Nenhuma das transformações ressaltadas acima foi prevista pelas teorias dominantes em ciências sociais. No campo da política doméstica, as teorias sobre a transição de regimes autoritários para democracias, bem como as teorias sobre as novas democracias, faziam previsões pessimistas sobre a sustentabilidade e a qualidade dos regimes políticos competitivos que substituíram governos autoritários. Eles seriam instáveis devido à natureza de suas instituições e das práticas políticas das elites, condenados, assim, a formas de populismo, à política de clientela, a processos eleitorais viciados, e à ingovernabilidade.

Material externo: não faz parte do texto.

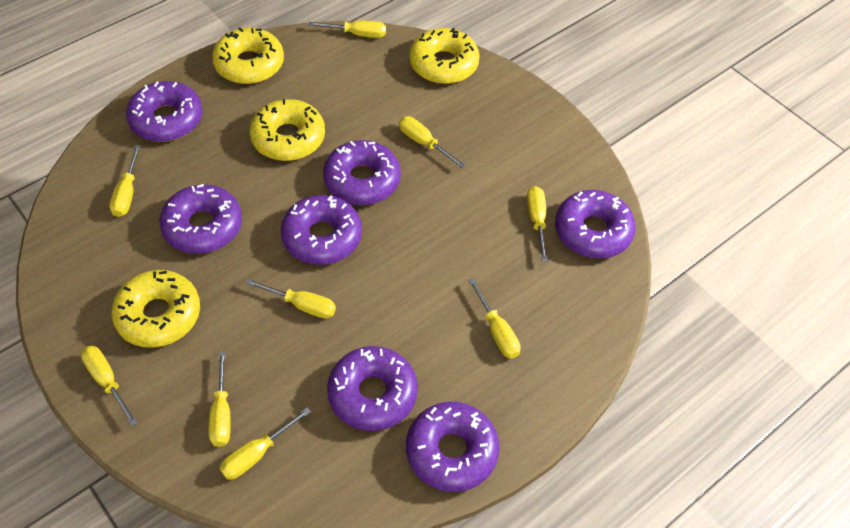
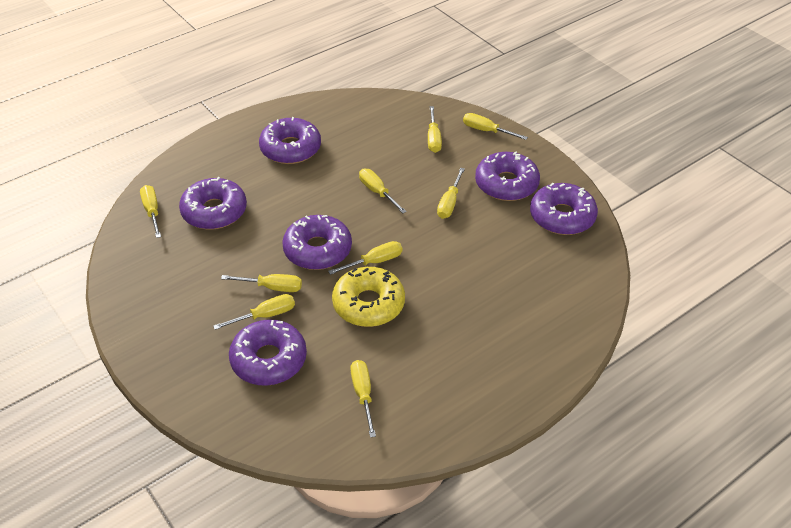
purple donut: [126,81,203,142] [160,184,242,254] [281,195,362,265] [323,140,401,205] [327,346,418,431] [406,402,499,492] [555,190,636,259] = 7 -> [179,177,247,230] [229,320,307,386] [259,117,321,164] [282,215,352,270] [475,151,540,201] [530,183,598,235] = 6
yellow donut: [111,270,200,348] [212,28,284,84] [249,99,325,161] [409,28,480,84] = 4 -> [332,267,405,327] = 1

Na verdade, embora esses padrões e práticas ainda se façam presentes, estudos recentes de várias matrizes têm encontrado fortes indícios de comportamento eleitoral regular e previsível, rearticulação politicamente negociada entre níveis de governo nos processos de reforma setorial das políticas públicas, substancial elevação do acesso a políticas, principalmente entre os mais pobres, além de transformações significativas nas dinâmicas urbanas e metropolitanas. O mercado de trabalho se alterou e o acesso à educação foi ampliado, abrido oportunidades para grupos até então fortemente marginalizados. Diversas dessas mudanças se expressam em melhora dos indicadores sociais, na redução da pobreza e das desigualdades de ingressos e de acesso a políticas, apesar da manutenção da instabilidade nas relações formais de emprego.
As teorias dominantes previram que a globalização afetaria a integridade dos estados nacionais. O caso brasileiro mais uma vez desafia tais predições. No campo das relações internacionais, as teorias sistêmicas previam pouco ou nenhum espaço de atuação autônoma para países que não fizessem parte do clube das potências econômicas e militares. Para essas teorias, a ascensão econômica e política dos países do sul e a intensificação das relações econômicas e políticas no eixo sul-sul não constituíam possibilidades inscritas na lógica de funcionamento de um sistema definido pela relação entre potências e/ou entre economias desenvolvidas.
O mercado de trabalho, principal lócus da obtenção de renda dos cidadãos, vem apresentando desempenho inesperado contradizendo as interpretações dominantes. A rearticulação das estruturas produtivas, em particular as metropolitanas, coloca novas demandas e desafios, não inteiramente incorporados à agenda de pesquisa. Neste particular, a política educacional – básica e universitária – e sua articulação com o mercado de trabalho requer maior diálogo com a literatura internacional.
A trajetória do Brasil, nas últimas duas décadas, contradiz os resultados esperados pelas teorias caras aos cientistas políticos, sociólogos e internacionalistas. Por esta razão, entender os processos de transformação no plano interno e na projeção externa do país poderá trazer contribuições relevantes não só para o conhecimento empírico daqueles processos, mas para a revisão das teorias correntes na análise dos fenômenos internacionais e da política doméstica.
Este é o programa de pesquisa do NAP aqui proposto. Trata-se de um programa de pesquisas amplo e de longo prazo. A proposta ancora-se em uma integração de competências já acumuladas pela equipe que propõe este projeto, propondo impor uma ênfase em estudos que adotem a perspectiva comparada, permitindo assim um maior diálogo e integração com a produção internacional de ponta em ciências sociais.
O estudo da experiência brasileira recente terá sempre cunho comparativo e concentrará nos seguintes temas:
- Comportamento eleitoral e dinâmicas partidárias;
- Federalismo e relações intergovernamentais;
- Políticas sociais e desigualdade;
- Emprego e mercado de trabalho;
- Políticas urbanas, segregação e desigualdades sócio-espaciais;
- Comércio internacional;
- Bases domésticas e internacionais das coalizões Sul/Sul;
- Interdependência e cooperação política em organizações internacionais.